**Esercizio 1**
Trascrivi dal testo sul Metal e la storia del costume il brano compreso tra "Il Metal e la" e "e dell’identità culturale.", estremi inclusi.
**Esercizio 2**
Per favore, scrivi il seguito del testo sul Metal e la storia del costume, cominciando subito dopo la sua ultima frase.

**Testo fornito**

☆ ☆ ☆ ☆

Il Metal e la storia del costume

L’Heavy Metal trascende la mera definizione di genere musicale per affermarsi come una cultura globale caratterizzata da un’estetica visiva inconfondibile. L’abbigliamento del metallaro funge da dichiarazione identitaria e da armatura simbolica che, pur evolvendo nel tempo, conserva intatta la sua fedeltà alle radici ribelli. Questo articolo è un’analisi che bilancia serietà e leggerezza, esaminando come un movimento musicale di nicchia non solo sia esploso a livello sonoro, ma si sia soprattutto evoluto in una significativa storia del costume e dell’identità culturale.
Il Metal ha trasceso la sua origine musicale per diventare un fenomeno sociologico di persistenza strutturale, la cui influenza estetica è oggi pienamente riconosciuta nel fashion system. Il genere ha sviluppato un codice visivo complesso, basato sull’identità comunitaria e sul rifiuto delle mode imposte. Questo articolo esplora come tale estetica, dal corpse paint del Black Metal all’eccesso del Glam Metal, sia stata sistematicamente decontestualizzata e riadattata dall’alta moda, analizzando la conseguente negoziazione tra l’autenticità dell’esperienza underground e l’inevitabile commercializzazione globale. Pochi decenni fa infatti, le borchie, la pelle sgraziata e i loghi illegibili dei Black Metal erano il baluardo di una sottocultura orgogliosamente anti-moda. Oggi, la maglietta di una band che inneggia alla distruzione si vende a tre cifre in una boutique parigina. L’Heavy Metal non è mai stato pensato per la passerella, eppure è diventato una delle risorse estetiche più saccheggiate da Balenciaga a Vetements. Ma cosa succede all’autenticità quando il merchandising di una band estrema finisce per dettare le tendenze globali?

☆ ☆ ☆ ☆

**Dati forniti**
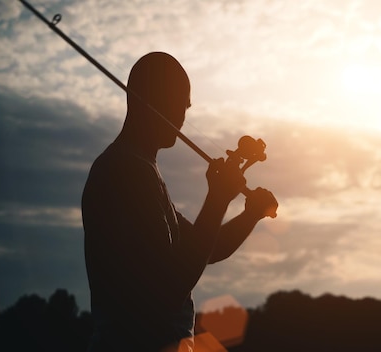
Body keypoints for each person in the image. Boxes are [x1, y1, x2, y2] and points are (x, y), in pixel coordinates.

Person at [81, 52, 278, 352]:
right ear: (146, 100)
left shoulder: (141, 169)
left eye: (184, 107)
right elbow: (168, 287)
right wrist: (217, 198)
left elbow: (208, 249)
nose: (181, 117)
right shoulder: (123, 170)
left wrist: (250, 214)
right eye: (177, 104)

☆ ☆ ☆ ☆

**Risposta 1**
Il Metal e la storia del costume

L’Heavy Metal trascende la mera definizione di genere musicale per affermarsi come una cultura globale caratterizzata da un’estetica visiva inconfondibile. L’abbigliamento del metallaro funge da dichiarazione identitaria e da armatura simbolica che, pur evolvendo nel tempo, conserva intatta la sua fedeltà alle radici ribelli. Questo articolo è un’analisi che bilancia serietà e leggerezza, esaminando come un movimento musicale di nicchia non solo sia esploso a livello sonoro, ma si sia soprattutto evoluto in una significativa storia del costume e dell’identità culturale.

**Risposta 2**
Heavy Metal Tradizionale e Thrash Metal
L’estetica del Metal Tradizionale e del Thrash è la più duratura e si concentra sull’idea del guerriero (warrior look). Il simbolo per eccellenza dell’identità e della discografia personale è la Battle Jacket (cut-off), un giubbotto di jeans o di pelle senza maniche, interamente coperto da toppe (patch) di band e simboli, meticolosamente cucite e personalizzate. Questo look è rafforzato dall’uso massiccio di borchie piramidali o a cono e catene su cinture, bracciali e collari, accessori che creano un’immagine aggressiva e di armatura. L’uniforme si completa con magliette nere delle band, jeans scuri attillati (skinny o peg-legged) e stivali da motociclista o scarponi da combattimento. Band come Iron Maiden, Metallica e, in particolare, i Judas Priest che hanno istituzionalizzato l’estetica fetish del cuoio sono i campioni di questo stile.

Glam Metal (Hair Metal)
Soprattutto in America, il Glam Metal sposta il focus dall’aggressività alla teatralità androgina e all’eccesso. Questo sottogenere abbandona l’uniforme nera in favore di un eccesso di colore e tessuti, spandex, velluto, materiali fluo, pizzo e stampe animalier. L’immagine è dominata dai capelli elettrici, cotonati all’estremo con abbondante lacca e spesso con permanenti o colori vivaci, e dall’uso di fasce per la fronte. Anche il trucco è pesante, che accentua l’aspetto androgino. Mötley Crüe e Poison sono gli esempi più noti di questa fase.
L’Estremismo e l’Alternativa (Anni ’90)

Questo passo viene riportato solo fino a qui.